Keine Minute zu früh! Gerade so wurden uns die letzten Betten zugeteilt, alle nach uns wurden mit Notmatratzen, die sie im Gemeinschaftsraum ausbreiteten, vertröstet, während wir uns über ein 4er Zimmer mit 2 Spaniern freuten.
Nach dem Check-in liefen wir ein viertes Mal zur Burg, diesmal aber würden wir diese prächtigen Mauern und Türme, die einst unter der Hand der Tempelritter stand, besichtigen. Und wir wurden nicht enttäuscht, hier gab es viel zu sehen. Uralte Schriften, Bücher, Räumlichkeiten mit hohen Decken, in denen heutzutage klassische Konzerte veranstaltet werden, enge Wendeltreppen und Aussichtsplatformen und und und. Allerdings wussten wir nie so richtig, was genau wir gerade begutachteten, dafür reichten unsere Spanischkenntnisse leider nicht aus.

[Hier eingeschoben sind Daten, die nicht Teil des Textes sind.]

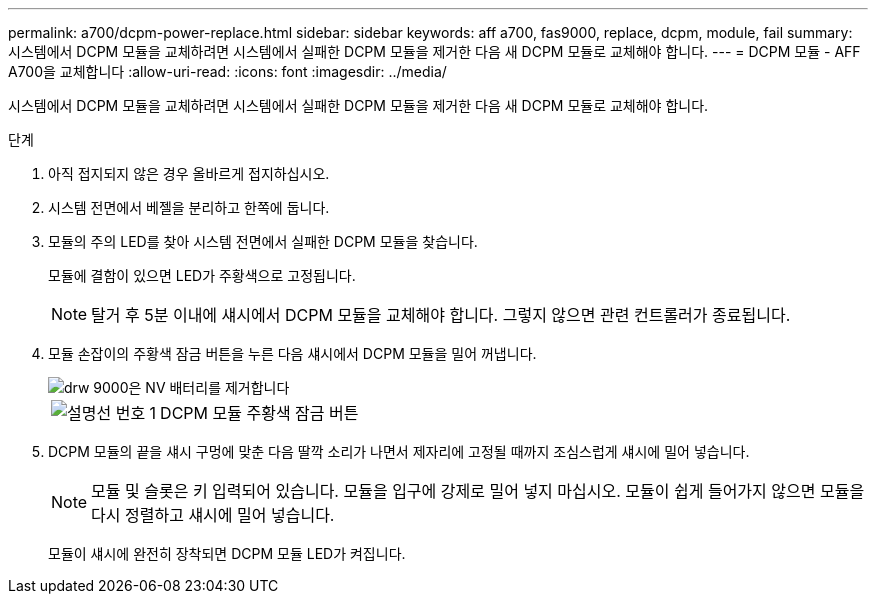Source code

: ---
permalink: a700/dcpm-power-replace.html 
sidebar: sidebar 
keywords: aff a700, fas9000, replace, dcpm, module, fail 
summary: 시스템에서 DCPM 모듈을 교체하려면 시스템에서 실패한 DCPM 모듈을 제거한 다음 새 DCPM 모듈로 교체해야 합니다. 
---
= DCPM 모듈 - AFF A700을 교체합니다
:allow-uri-read: 
:icons: font
:imagesdir: ../media/


[role="lead"]
시스템에서 DCPM 모듈을 교체하려면 시스템에서 실패한 DCPM 모듈을 제거한 다음 새 DCPM 모듈로 교체해야 합니다.

.단계
. 아직 접지되지 않은 경우 올바르게 접지하십시오.
. 시스템 전면에서 베젤을 분리하고 한쪽에 둡니다.
. 모듈의 주의 LED를 찾아 시스템 전면에서 실패한 DCPM 모듈을 찾습니다.
+
모듈에 결함이 있으면 LED가 주황색으로 고정됩니다.

+

NOTE: 탈거 후 5분 이내에 섀시에서 DCPM 모듈을 교체해야 합니다. 그렇지 않으면 관련 컨트롤러가 종료됩니다.

. 모듈 손잡이의 주황색 잠금 버튼을 누른 다음 섀시에서 DCPM 모듈을 밀어 꺼냅니다.
+
image::../media/drw_9000_remove_nv_battery.png[drw 9000은 NV 배터리를 제거합니다]

+
[cols="1,3"]
|===


 a| 
image:../media/legend_icon_01.png["설명선 번호 1"]
 a| 
DCPM 모듈 주황색 잠금 버튼

|===
. DCPM 모듈의 끝을 섀시 구멍에 맞춘 다음 딸깍 소리가 나면서 제자리에 고정될 때까지 조심스럽게 섀시에 밀어 넣습니다.
+

NOTE: 모듈 및 슬롯은 키 입력되어 있습니다. 모듈을 입구에 강제로 밀어 넣지 마십시오. 모듈이 쉽게 들어가지 않으면 모듈을 다시 정렬하고 섀시에 밀어 넣습니다.

+
모듈이 섀시에 완전히 장착되면 DCPM 모듈 LED가 켜집니다.


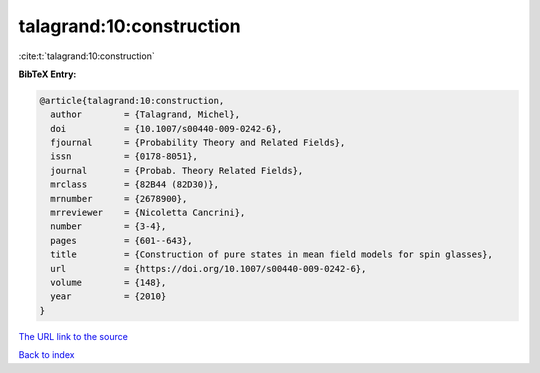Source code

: talagrand:10:construction
=========================

:cite:t:`talagrand:10:construction`

**BibTeX Entry:**

.. code-block:: bibtex

   @article{talagrand:10:construction,
     author        = {Talagrand, Michel},
     doi           = {10.1007/s00440-009-0242-6},
     fjournal      = {Probability Theory and Related Fields},
     issn          = {0178-8051},
     journal       = {Probab. Theory Related Fields},
     mrclass       = {82B44 (82D30)},
     mrnumber      = {2678900},
     mrreviewer    = {Nicoletta Cancrini},
     number        = {3-4},
     pages         = {601--643},
     title         = {Construction of pure states in mean field models for spin glasses},
     url           = {https://doi.org/10.1007/s00440-009-0242-6},
     volume        = {148},
     year          = {2010}
   }
`The URL link to the source <https://doi.org/10.1007/s00440-009-0242-6>`_


`Back to index <../By-Cite-Keys.html>`_
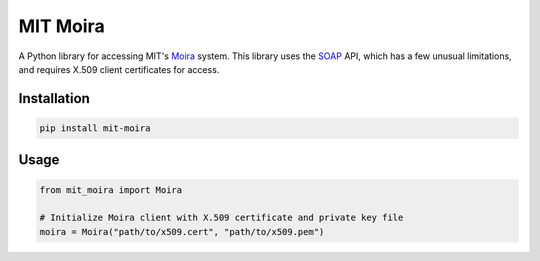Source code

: MIT Moira
=========

A Python library for accessing MIT's Moira_ system.
This library uses the SOAP_ API, which has a few unusual limitations, and
requires X.509 client certificates for access.

.. _Moira: http://kb.mit.edu/confluence/display/istcontrib/Moira+Overview
.. _SOAP: https://en.wikipedia.org/wiki/SOAP

Installation
------------

.. code-block:: bash

    pip install mit-moira

Usage
-----

.. code-block:: python

    from mit_moira import Moira

    # Initialize Moira client with X.509 certificate and private key file
    moira = Moira("path/to/x509.cert", "path/to/x509.pem")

In der Ferne konnten wir eine große Rauchwolke sehen. Ohweija, da schien etwas zu brennen. Hoffentlich nichts Ernstes!
Um 20:00 Uhr besuchten wir den Pilgergottesdienst in der kleinen Kapelle unserer Herberge, der von mehreren Pfarrern und Geistlichen aus den verschiedensten Ecken der Welt gehalten wurde. Da wagte es tatsächlich eine Pilgerin während einer Minute des Schweigens, die zur Besinnung gedacht war, mit ihrem bescheuerten 3x1Meter-iPad ein Foto der Pfarrer zu machen, natürlich mit hallendem, überlauten Klickton. Ja, die Schamgrenzen sind hier sehr tief gesetzt, nicht aber fürs Fremdschämen! Die Männer ließen sich nichts anmerken und fuhren fort. Zum Ende traten alle Pilger nach vorn und so bekamen wir unseren ersten Pilgersegen. Danach wurden wir wieder in die weite Welt entlassen.
Unser erster Weg führte uns in die Küche, doch an Kochen war hier nicht mehr zu denken. Es schien, als würden gerade jetzt alle 160 Pilger ihr Abendessen zubereiten. Also beschlossen wir ohne Abendessen ins Bett zu gehen.
Die Rauchwolke, die sich am Nachmittag schon langsam in unsere Richtung bewegt hatte, hatte nun das Städtchen nun schon komplett eingehüllt, die Berge waren schon nicht mehr zu sehen und es roch fürchterlich, sodass es uns unmöglich war die Fenster über Nacht offen zu lassen, obgleich die Luft in unserem 2-Quadratmeter-Zimmer stand.
Sind wir mal gespannt, was man sich morgen als Ursache erzählt.